What is needed:
Down to the last line, set the entries down again exactly.

________________________

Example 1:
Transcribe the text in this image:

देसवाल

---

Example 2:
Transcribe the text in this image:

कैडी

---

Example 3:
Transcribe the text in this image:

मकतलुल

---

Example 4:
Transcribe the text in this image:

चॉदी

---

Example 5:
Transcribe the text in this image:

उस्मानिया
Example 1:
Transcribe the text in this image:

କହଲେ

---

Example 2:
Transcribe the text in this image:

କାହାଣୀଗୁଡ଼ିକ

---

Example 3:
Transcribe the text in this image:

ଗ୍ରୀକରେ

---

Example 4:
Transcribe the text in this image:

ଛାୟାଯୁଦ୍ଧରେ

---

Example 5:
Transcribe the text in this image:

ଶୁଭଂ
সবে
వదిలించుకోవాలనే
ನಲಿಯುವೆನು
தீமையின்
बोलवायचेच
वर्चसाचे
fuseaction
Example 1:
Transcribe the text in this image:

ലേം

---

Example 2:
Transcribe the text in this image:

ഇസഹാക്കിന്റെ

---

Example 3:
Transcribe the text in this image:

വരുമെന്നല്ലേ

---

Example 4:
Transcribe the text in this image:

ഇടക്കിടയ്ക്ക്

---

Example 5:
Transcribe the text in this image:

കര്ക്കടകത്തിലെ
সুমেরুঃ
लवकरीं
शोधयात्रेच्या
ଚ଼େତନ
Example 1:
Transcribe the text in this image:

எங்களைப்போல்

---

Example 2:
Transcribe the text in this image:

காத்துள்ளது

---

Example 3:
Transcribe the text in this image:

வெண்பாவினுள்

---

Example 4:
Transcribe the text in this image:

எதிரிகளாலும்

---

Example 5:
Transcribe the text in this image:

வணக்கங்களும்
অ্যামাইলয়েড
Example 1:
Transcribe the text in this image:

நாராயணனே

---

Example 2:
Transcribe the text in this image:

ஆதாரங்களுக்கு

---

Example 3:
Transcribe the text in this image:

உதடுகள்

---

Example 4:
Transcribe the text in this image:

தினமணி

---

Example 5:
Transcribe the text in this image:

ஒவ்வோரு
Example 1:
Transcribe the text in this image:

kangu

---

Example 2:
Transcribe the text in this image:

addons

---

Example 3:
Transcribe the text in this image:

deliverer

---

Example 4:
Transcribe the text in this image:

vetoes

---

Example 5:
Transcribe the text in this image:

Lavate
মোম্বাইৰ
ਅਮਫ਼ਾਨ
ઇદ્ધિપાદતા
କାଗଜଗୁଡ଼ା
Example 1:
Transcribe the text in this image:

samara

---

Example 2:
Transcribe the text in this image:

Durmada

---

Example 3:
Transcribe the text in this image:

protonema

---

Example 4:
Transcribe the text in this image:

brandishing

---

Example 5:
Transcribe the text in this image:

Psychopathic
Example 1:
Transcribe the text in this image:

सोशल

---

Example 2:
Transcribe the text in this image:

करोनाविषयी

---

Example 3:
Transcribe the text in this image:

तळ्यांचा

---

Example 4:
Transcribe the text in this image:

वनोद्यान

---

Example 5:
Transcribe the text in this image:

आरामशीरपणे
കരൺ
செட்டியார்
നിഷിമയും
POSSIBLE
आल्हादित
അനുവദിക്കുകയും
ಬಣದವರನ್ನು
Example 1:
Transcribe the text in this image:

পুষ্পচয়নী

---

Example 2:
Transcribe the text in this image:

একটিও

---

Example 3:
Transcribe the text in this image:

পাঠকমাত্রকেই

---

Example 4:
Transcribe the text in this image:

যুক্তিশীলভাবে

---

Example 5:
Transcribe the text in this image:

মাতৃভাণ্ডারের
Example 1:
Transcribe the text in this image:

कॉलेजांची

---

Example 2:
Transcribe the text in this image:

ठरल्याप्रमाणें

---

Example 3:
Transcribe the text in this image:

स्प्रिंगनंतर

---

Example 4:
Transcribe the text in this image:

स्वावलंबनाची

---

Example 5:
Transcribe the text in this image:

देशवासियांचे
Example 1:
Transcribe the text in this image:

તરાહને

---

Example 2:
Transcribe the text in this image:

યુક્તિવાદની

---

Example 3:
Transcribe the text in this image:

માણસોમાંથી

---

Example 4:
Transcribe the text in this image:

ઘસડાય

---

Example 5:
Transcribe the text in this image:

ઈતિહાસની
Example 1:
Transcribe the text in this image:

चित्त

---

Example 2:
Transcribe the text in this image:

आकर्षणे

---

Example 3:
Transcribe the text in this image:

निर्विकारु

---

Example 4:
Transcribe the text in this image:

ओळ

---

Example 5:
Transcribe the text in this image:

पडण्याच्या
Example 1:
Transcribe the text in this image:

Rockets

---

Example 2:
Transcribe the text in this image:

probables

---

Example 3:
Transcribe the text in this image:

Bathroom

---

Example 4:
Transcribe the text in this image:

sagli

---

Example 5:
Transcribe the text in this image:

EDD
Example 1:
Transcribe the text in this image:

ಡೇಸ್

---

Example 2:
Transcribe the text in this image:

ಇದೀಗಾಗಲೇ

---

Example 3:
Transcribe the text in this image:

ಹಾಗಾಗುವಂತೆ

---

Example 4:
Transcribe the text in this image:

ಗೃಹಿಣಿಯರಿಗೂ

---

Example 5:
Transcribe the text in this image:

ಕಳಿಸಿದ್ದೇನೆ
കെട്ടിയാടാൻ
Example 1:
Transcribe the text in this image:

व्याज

________________________

Output of the task:
Example 1:
Transcribe the text in this image:

देसवाल

---

Example 2:
Transcribe the text in this image:

कैडी

---

Example 3:
Transcribe the text in this image:

मकतलुल

---

Example 4:
Transcribe the text in this image:

चॉदी

---

Example 5:
Transcribe the text in this image:

उस्मानिया
Example 1:
Transcribe the text in this image:

କହଲେ

---

Example 2:
Transcribe the text in this image:

କାହାଣୀଗୁଡ଼ିକ

---

Example 3:
Transcribe the text in this image:

ଗ୍ରୀକରେ

---

Example 4:
Transcribe the text in this image:

ଛାୟାଯୁଦ୍ଧରେ

---

Example 5:
Transcribe the text in this image:

ଶୁଭଂ
সবে
వదిలించుకోవాలనే
ನಲಿಯುವೆನು
தீமையின்
बोलवायचेच
वर्चसाचे
fuseaction
Example 1:
Transcribe the text in this image:

ലേം

---

Example 2:
Transcribe the text in this image:

ഇസഹാക്കിന്റെ

---

Example 3:
Transcribe the text in this image:

വരുമെന്നല്ലേ

---

Example 4:
Transcribe the text in this image:

ഇടക്കിടയ്ക്ക്

---

Example 5:
Transcribe the text in this image:

കര്ക്കടകത്തിലെ
সুমেরুঃ
लवकरीं
शोधयात्रेच्या
ଚ଼େତନ
Example 1:
Transcribe the text in this image:

எங்களைப்போல்

---

Example 2:
Transcribe the text in this image:

காத்துள்ளது

---

Example 3:
Transcribe the text in this image:

வெண்பாவினுள்

---

Example 4:
Transcribe the text in this image:

எதிரிகளாலும்

---

Example 5:
Transcribe the text in this image:

வணக்கங்களும்
অ্যামাইলয়েড
Example 1:
Transcribe the text in this image:

நாராயணனே

---

Example 2:
Transcribe the text in this image:

ஆதாரங்களுக்கு

---

Example 3:
Transcribe the text in this image:

உதடுகள்

---

Example 4:
Transcribe the text in this image:

தினமணி

---

Example 5:
Transcribe the text in this image:

ஒவ்வோரு
Example 1:
Transcribe the text in this image:

kangu

---

Example 2:
Transcribe the text in this image:

addons

---

Example 3:
Transcribe the text in this image:

deliverer

---

Example 4:
Transcribe the text in this image:

vetoes

---

Example 5:
Transcribe the text in this image:

Lavate
মোম্বাইৰ
ਅਮਫ਼ਾਨ
ઇદ્ધિપાદતા
କାଗଜଗୁଡ଼ା
Example 1:
Transcribe the text in this image:

samara

---

Example 2:
Transcribe the text in this image:

Durmada

---

Example 3:
Transcribe the text in this image:

protonema

---

Example 4:
Transcribe the text in this image:

brandishing

---

Example 5:
Transcribe the text in this image:

Psychopathic
Example 1:
Transcribe the text in this image:

सोशल

---

Example 2:
Transcribe the text in this image:

करोनाविषयी

---

Example 3:
Transcribe the text in this image:

तळ्यांचा

---

Example 4:
Transcribe the text in this image:

वनोद्यान

---

Example 5:
Transcribe the text in this image:

आरामशीरपणे
കരൺ
செட்டியார்
നിഷിമയും
POSSIBLE
आल्हादित
അനുവദിക്കുകയും
ಬಣದವರನ್ನು
Example 1:
Transcribe the text in this image:

পুষ্পচয়নী

---

Example 2:
Transcribe the text in this image:

একটিও

---

Example 3:
Transcribe the text in this image:

পাঠকমাত্রকেই

---

Example 4:
Transcribe the text in this image:

যুক্তিশীলভাবে

---

Example 5:
Transcribe the text in this image:

মাতৃভাণ্ডারের
Example 1:
Transcribe the text in this image:

कॉलेजांची

---

Example 2:
Transcribe the text in this image:

ठरल्याप्रमाणें

---

Example 3:
Transcribe the text in this image:

स्प्रिंगनंतर

---

Example 4:
Transcribe the text in this image:

स्वावलंबनाची

---

Example 5:
Transcribe the text in this image:

देशवासियांचे
Example 1:
Transcribe the text in this image:

તરાહને

---

Example 2:
Transcribe the text in this image:

યુક્તિવાદની

---

Example 3:
Transcribe the text in this image:

માણસોમાંથી

---

Example 4:
Transcribe the text in this image:

ઘસડાય

---

Example 5:
Transcribe the text in this image:

ઈતિહાસની
Example 1:
Transcribe the text in this image:

चित्त

---

Example 2:
Transcribe the text in this image:

आकर्षणे

---

Example 3:
Transcribe the text in this image:

निर्विकारु

---

Example 4:
Transcribe the text in this image:

ओळ

---

Example 5:
Transcribe the text in this image:

पडण्याच्या
Example 1:
Transcribe the text in this image:

Rockets

---

Example 2:
Transcribe the text in this image:

probables

---

Example 3:
Transcribe the text in this image:

Bathroom

---

Example 4:
Transcribe the text in this image:

sagli

---

Example 5:
Transcribe the text in this image:

EDD
Example 1:
Transcribe the text in this image:

ಡೇಸ್

---

Example 2:
Transcribe the text in this image:

ಇದೀಗಾಗಲೇ

---

Example 3:
Transcribe the text in this image:

ಹಾಗಾಗುವಂತೆ

---

Example 4:
Transcribe the text in this image:

ಗೃಹಿಣಿಯರಿಗೂ

---

Example 5:
Transcribe the text in this image:

ಕಳಿಸಿದ್ದೇನೆ
കെട്ടിയാടാൻ
Example 1:
Transcribe the text in this image:

व्याज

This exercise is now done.